In the rough milling processes, higher feed rates ensure faster material removal and higher productivity. However, high feed rates could lead to tool breakages, especially when cutting hard metals with miniature tools. There are generally two types of feeding motion control in computer-controlled cutting operations: linear interpolation and arc interpolation. The cutting tool experiences varying cutter-workpiece engagements along the tool path even with constant cutting depths. Therefore, a feed rate scheduling method is required to find optimum feed rates for each segment of the tool path while preventing tool breakages in milling processes of hardened metals with HRC over 40.
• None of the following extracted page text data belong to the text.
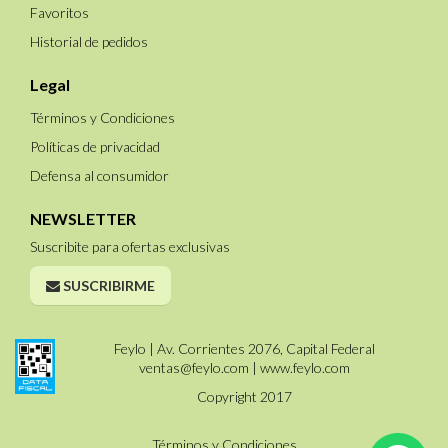
Favoritos
Historial de pedidos
Legal
Términos y Condiciones
Políticas de privacidad
Defensa al consumidor
NEWSLETTER
Suscribite para ofertas exclusivas
SUSCRIBIRME
Feylo | Av. Corrientes 2076, Capital Federal
ventas@feylo.com
|
www.feylo.com
Copyright 2017
Términos y Condiciones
Many published articles discuss feed rate scheduling with constraints of force and material removal rate. Wang [
1] developed a solid modeling system for optimization of the end milling process based on the regulation of material removal rates (MRR). Karunakaran and Shringi [
2] presented an offline adaptive control method for feed rate optimization for the end milling process. The geometry of the undeformed chip was investigated for the prediction of the cutting forces. The feed rate was adjusted based on a cutting force limit. Li et al. [
3] introduced an offline feed rate scheduling system based on integration of MRR regulation and CAD/CAM for three-axis end milling. Ridwan et al. [
4] proposed a feed rate optimization method for efficient machining. Fuzzy adaptive control was used to achieve a constant cutting force by adapting feed rate automatically according to the cutting conditions. Spence and Altintas [
5] presented a Constructive Solid Geometry (CSG) based process simulation system for 2.5 axis milling. The feed rate was adjusted according to force, torque, and part dimensional error constraints. Lee and Cho [
6] proposed a feed rate scheduling method for rough milling processes based on a reference cutting force model. The reference cutting force was calculated through finite element method (FEM). It functioned as a cutting force threshold in the milling processes to avoid tool breakages. Similar methodologies were implemented for ball-end milling [
7] and studies involved modeling cutting forces [
8,
9]. Mamedov and Lazoglu [
10] introduced a feed rate scheduling technique for micro ball-end milling process. The cutting force model to predict cutting force was based on fitted cutting coefficients, which assumed a linear correlation between feed-per-tooth and cutting force. The feed rate planning method was borrowed from the study of Erdim and Lazoglu [
11], which employed a predefined threshold value for resultant cutting force without a detailed explanation. Özel and Liu [
12] proposed a micro-end milling process planning technique based on cutting mechanics. An analytical model was formulated, emphasizing achieving good surface quality of finishing cut. For rough milling, a predefined cutting force threshold was used to avoid premature tool failure. The determination of the threshold cutting force that causes tool failure was not explained in detail. Liang et al. [
13] introduced a mechanics-based cutting force and torque regulation method for feed rate scheduling of multi-axis plunge milling. Ferry and Altintas [
14] introduced a feed rate optimization method for 5-axis flank milling processes. The cutting conditions were planned considering the constraints of the tool shank bending stress, tool deflection, maximum chip load, and the torque limit of the machine. However, tool stress and breakage close to tool tips were not discussed in the study. Li et al. [
15] proposed a feed rate optimization method based on cutting force prediction for variant surface milling process. Fussell et al. [
16] developed a feed rate process planner for complex sculptured end milling based on discrete mechanistic and geometric end milling models. The cutting force and the feed-per-tooth at the divided microsegments were constrained according to tool deflection, surface finish, tool failure and machine power. Similar methods of cutting force regulation were adopted by Guzel and Lazoglu [
17] for feed rate scheduling in sculpture surface machining. Erdim et al. [
18] introduced feed rate scheduling strategies for free-form surfaces based on cutting force models and regulation of MRR. Zhang et al. [
19] integrated geometric and mechanistic models for force prediction and feed rate scheduling in five-axis CNC free-form surface machining. The models were implemented with a threshold of cutting force to obtain optimal feed rates. Tikhon et al. [
20] proposed a NURBS interpolator based on the adaptive feed rate control for the constant MRR. The method was accomplished by adjusting feed rate according to the curvature of a surface.
In this study, a feed rate scheduling method based on stress regulation is developed for down milling of hardened stainless steel 440C. The geometry of the uncut chip is analyzed in-depth for tool breakage prediction. A multiple linear regression model is devised to estimate the tensile stresses based on the uncut chip geometry, radial cutting depth, and tool path curvature. The planning of feed rates is then achieved through regulating the maximum tensile stress in the cutting tool along the tool path. Validation experiments are conducted with tool paths that involve linear and arc segments with various radii. It is observed that the method is capable of reducing the machining time without causing tool breakages.